LACERA plans to expand emerging market exposure

PEI spoke with David Simpson, an investment officer for private equity at LACERA, about the LP’s plans to diversify commitments to private equity in new regions, which could include Africa, Southeast Asia and Eastern Europe.

LACERA plans to expand emerging market exposure

PEI spoke with David Simpson, an investment officer for private equity at LACERA, about the LP's plans to diversify commitments to private equity in new regions, which could include Africa, Southeast Asia and Eastern Europe.

The Los Angeles County Employee's Retirement Association (LACERA) plans to establish three to five new relationships with regional or pan-regional fund managers targeting the emerging markets and to explore the possibility to launch a separate account managed by a pan-emerging markets fund of funds, according to David Simpson, investment manager for private equity at LACERA.

As of April 2016, LACERA, a $47 billion pension plan, had $4.4 billion, or 9.3 percent, in private equity exposure, slightly below its 10 percent policy target level. Of that $4.4 billion, its emerging market exposure stands at 4.3 percent, or $188 million. 
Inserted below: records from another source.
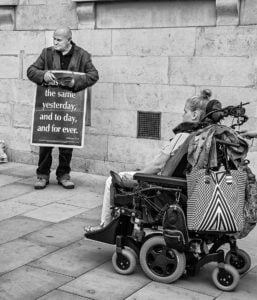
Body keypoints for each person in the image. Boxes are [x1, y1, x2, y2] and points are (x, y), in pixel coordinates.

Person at [85, 89, 212, 233]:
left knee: (111, 180)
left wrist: (136, 176)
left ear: (194, 115)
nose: (183, 115)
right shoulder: (204, 138)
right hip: (182, 187)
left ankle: (104, 225)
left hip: (162, 187)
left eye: (185, 111)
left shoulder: (184, 136)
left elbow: (156, 165)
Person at [27, 27, 99, 190]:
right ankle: (42, 175)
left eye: (59, 39)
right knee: (45, 142)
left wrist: (76, 82)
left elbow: (93, 75)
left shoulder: (82, 55)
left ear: (69, 39)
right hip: (49, 107)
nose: (55, 42)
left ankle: (63, 175)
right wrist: (43, 74)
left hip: (70, 108)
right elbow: (31, 71)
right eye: (54, 39)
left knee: (67, 142)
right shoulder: (46, 53)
In August 2013, LACERA committed $100 million to MBK Partners III, which invests in South Korea, Japan, China, and Taiwan. And in August 2015, LACERA made its first primary commitment to Latin America, serving as an anchor investor and committing $125 million to Australis Partners . Australis targets the Pacific Alliance countries of Colombia, Mexico, Chile and Peru. Potential additional relationships are envisioned in Africa, Southeast Asia and potentially Eastern Europe. 

The regional funds tend to be managed by long-established teams and are larger in size enabling them to absorb $100 million to $150 million commitments, Simpson said.  They offer risk mitigation through diversification of country, currency and sector, which LACERA believes enables them to attain attractive returns while not being totally exposed to the volatility that might befall an overly concentrated portfolio.   

Later this year, LACERA will also explore using a fund-of-funds manager to obtain exposure to smaller emerging market managers who may be pursuing more focused strategies. LACERA would leverage the resources of that intermediary to gain introductions to the next generation of institutional managers that have the potential to graduate to their core primary program. 

Simpson added that it's especially critical in emerging markets because companies are growing and the ability to execute in terms of not just having a game plan to expand the company, but having the proven ability to guide the company towards successfully implementing its strategic plan is important.

Qualities that LACERA seeks in all managers include long-standing, stable, diversely-skilled management teams; serial top-quartile performance; a differentiated and sustainable strategy; and proven ability to source companies, grow companies and attain attractive exits. Perhaps the only difference in emerging markets is a desire for investment professionals to have deep local knowledge and networks combined with best global investment practices obtained at elite universities and top investment firms, Simpson said.